▶ [RECORDED DATA]:
+++++

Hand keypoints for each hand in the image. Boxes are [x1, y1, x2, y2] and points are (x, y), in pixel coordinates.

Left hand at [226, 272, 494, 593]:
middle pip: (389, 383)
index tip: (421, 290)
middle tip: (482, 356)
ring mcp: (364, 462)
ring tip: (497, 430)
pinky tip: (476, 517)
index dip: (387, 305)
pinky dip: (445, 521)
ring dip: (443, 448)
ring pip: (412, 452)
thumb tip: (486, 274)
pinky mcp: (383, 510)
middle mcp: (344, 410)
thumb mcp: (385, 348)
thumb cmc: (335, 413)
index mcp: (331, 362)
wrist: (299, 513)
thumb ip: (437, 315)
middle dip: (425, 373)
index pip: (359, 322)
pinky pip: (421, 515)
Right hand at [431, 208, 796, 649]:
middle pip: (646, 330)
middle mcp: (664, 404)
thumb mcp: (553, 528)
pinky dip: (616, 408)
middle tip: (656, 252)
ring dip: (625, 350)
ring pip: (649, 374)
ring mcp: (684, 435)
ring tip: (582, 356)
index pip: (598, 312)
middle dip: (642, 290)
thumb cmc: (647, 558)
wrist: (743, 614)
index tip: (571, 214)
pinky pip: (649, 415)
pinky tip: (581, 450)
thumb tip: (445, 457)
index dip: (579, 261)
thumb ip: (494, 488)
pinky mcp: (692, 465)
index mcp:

+++++

▶ [WORK TASK]: Beginning with the line that contains "wrist: (743, 614)", output each line of the listing above through the last one, exactly and with nothing added.

▶ [EXERCISE SOLUTION]:
wrist: (743, 614)
index tip: (571, 214)
pinky pip: (649, 415)
pinky tip: (581, 450)
thumb tip: (445, 457)
index dip: (579, 261)
thumb ip: (494, 488)
pinky mcp: (692, 465)
index mcp:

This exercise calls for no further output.